Sudan has last chance to avoid US sanctions – Bush
April 18, 2007 (WASHINGTON) — President George W. Bush warned Sudan’s president on Wednesday that he has one last chance to stop violence in Darfur or else the United States will impose sanctions and consider other punitive options.
Bush said he has decided to give U.N. Secretary General Ban Ki-moon more time to pursue diplomacy with Sudanese President Omar Hassan al-Bashir but made clear in a speech at the U.S. Holocaust Museum that his patience is limited.
“President Bashir should take the last chance by responding to the secretary general’s efforts and to meet the just demands of the international community,” Bush said.
Bush raised the possibility of an international no-fly zone aimed at preventing Sudan’s military aircraft from flying over Darfur. He accused the Sudanese of painting military planes white to disguise them as United Nations or African Union aircraft.
“I’m also looking at what steps the international community could take to deny Sudan’s government the ability to fly its military aircraft over Darfur, and if we don’t begin to see signs of good-faith commitments, we will hear calls for even sterner measures.

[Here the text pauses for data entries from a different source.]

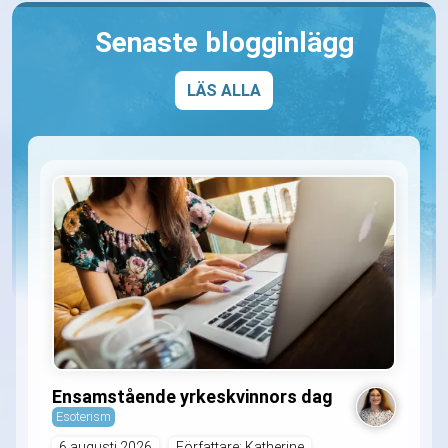
Senaste blogginlägg
LÄS ALLA
Ensamstående yrkeskvinnors dag
Esoterism
6 augusti 2026
Författare: Katherine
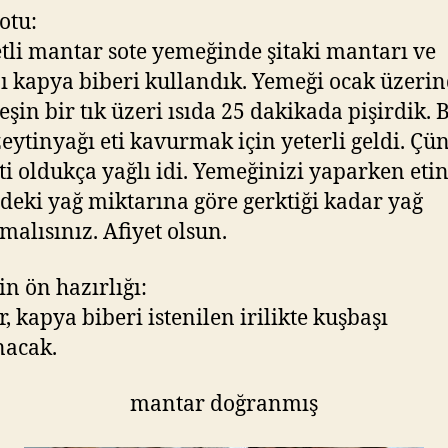
otu:
tli mantar sote yemeğinde şitaki mantarı ve
ı kapya biberi kullandık. Yemeği ocak üzerin
eşin bir tık üzeri ısıda 25 dakikada pişirdik. 
zeytinyağı eti kavurmak için yeterli geldi. Çü
ti oldukça yağlı idi. Yemeğinizi yaparken eti
deki yağ miktarına göre gerktiği kadar yağ
malısınız. Afiyet olsun.
n ön hazırlığı:
, kapya biberi istenilen irilikte kuşbaşı
nacak.
mantar doğranmış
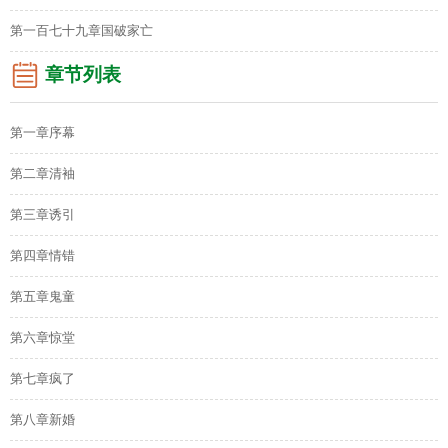
第一百七十九章国破家亡
章节列表
第一章序幕
第二章清袖
第三章诱引
第四章情错
第五章鬼童
第六章惊堂
第七章疯了
第八章新婚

The situation doesn’t have to come to that,” Bush said.
Britain has pushed for a no-fly zone in Darfur but U.S. defense officials have said it is not an option being actively explored as such a measure would be hard to implement in an area the size of Texas.
Bush has been frustrated at the international community’s failure to stop what he calls genocide in Darfur, where more than 200,000 people have been killed since 2003. In his speech, he accused Bashir of routinely violating past agreements.
“Sudan’s government has moved arms to Darfur, conducted bombing raids on villages. They’ve used military vehicles and aircraft that are painted white, which makes them look like those deployed by humanitarian agencies and peacekeeping forces,” Bush said.
Speaking sternly, Bush said to avoid sanctions Bashir must allow deployment of a full joint U.N.-African Union peacekeeping force to Darfur, end support for Janjaweed militias, reach out to rebel leaders and allow humanitarian aid to reach the people of Darfur.
Outlining the sanctions Sudan would face, Bush said the Treasury Department will bar 29 companies owned or controlled by the government of Sudan from the U.S. financial system, making it a crime for American companies to do business with them.
Washington would also target sanctions against individuals responsible for violence.
And Bush said he would direct Secretary of State Condoleezza Rice to prepare a new U.N. Security Council resolution that would apply new sanctions against the Sudanese government.
The new resolution would impose an expanded arms embargo on the Sudanese government and prohibit Sudan from conducting any offensive military flights over Darfur, Bush said.